When looking at prior schools of legal thought which have emerged over the years, e.g sociological jurisprudence, it can be seen that each legal system is strictly related to societal changes and communities’ needs.

The role of the constitution is to guide each legal system for both the protection of human rights and the balancing of powers. Technology is in a constant state of development. These developments have “manifestly amplified” individuals’ chances to exercise their fundamental rights of expression and exchange of information, while also creating potential infringement on these rights. It also affects the balancing of powers with the emergence of private corporations as dominant actors alongside the acting powers of those states. As digital technology has generated alterations in the constitutional equilibrium it is becoming increasingly necessary to modify it to comply with the new challenges.

== Instruments ==

=== Internet Bills of Rights ===
Redeker, Gill and Gasser define Digital Constitutionalism as an "umbrella term" to connect a set of documents seeking to establish a Bill of Rights for the internet.
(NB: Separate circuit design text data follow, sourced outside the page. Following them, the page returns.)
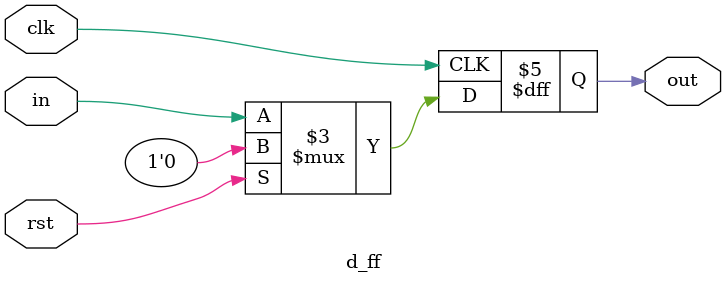
<source format=v>
`timescale 1ns / 1ps


module d_ff(in,out,clk,rst);
input in,clk,rst;
output reg out;

always@(posedge clk)
    begin
        if(rst) out =0; 
        else out = in;  
    
    end

endmodule

</source>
The Internet Bills of Rights are not constitutions in the classic sense, but rather they are associated with constitutions as they share the core substantive aspects of constitutionalism, such as its values, problems, and principles, as well as its main function of limiting state powers and empowering institutions within the society. Examples for Internet bills of rights are the Santa Clara Principles, the African Declaration on Internet Rights and Freedoms, the Feminist Principles of the Internet, the Delhi Declaration for a Just and Equitable Internet, the Charter of Human Rights and Principles for the Internet and the Joint Declaration on Challenges to Freedom of Expression in the Next Decade.

=== Private law ===
Suzor’s theory strikes a more middling ground between the public-vs-private approaches towards digital constitutionalism seen in the other theorists. In his theory, the legal constitution plays an important role in guiding the development of a) contract law, and b) detailing the limits of private power in the digital sphere - however, it is up to private law and the private entities themselves, to place and enforce those principles.

=== Multilevel theory ===
Celeste proposes a multilevel theory that sees the simultaneous emergence of a plurality of normative responses that seek to address the challenges that the digital revolution generates in the constitutional ecosystem. These constitutional counteractions emerge at multiple levels: within and beyond the state.

== Research areas ==
=== Platform governance ===
A key issue within digital constitutionalisation is the role of private actors in this form of governance, particularly through enabling or disabling user’s rights. This allows these non-state bodies to perform public functions previously performed only by the state. Suzor’s theory of Digital Constitutionalism seeks to identify positive governance methods and limit the online power of both the state and private actors appropriately. According to Suzor, the use of the values such as the Rule of Law can be applied to protect individual rights such as freedom of expression and privacy in digital spaces. Suzor applies this framework to various social media platforms to contextualise his theory and the legitimacy of online contractual documents.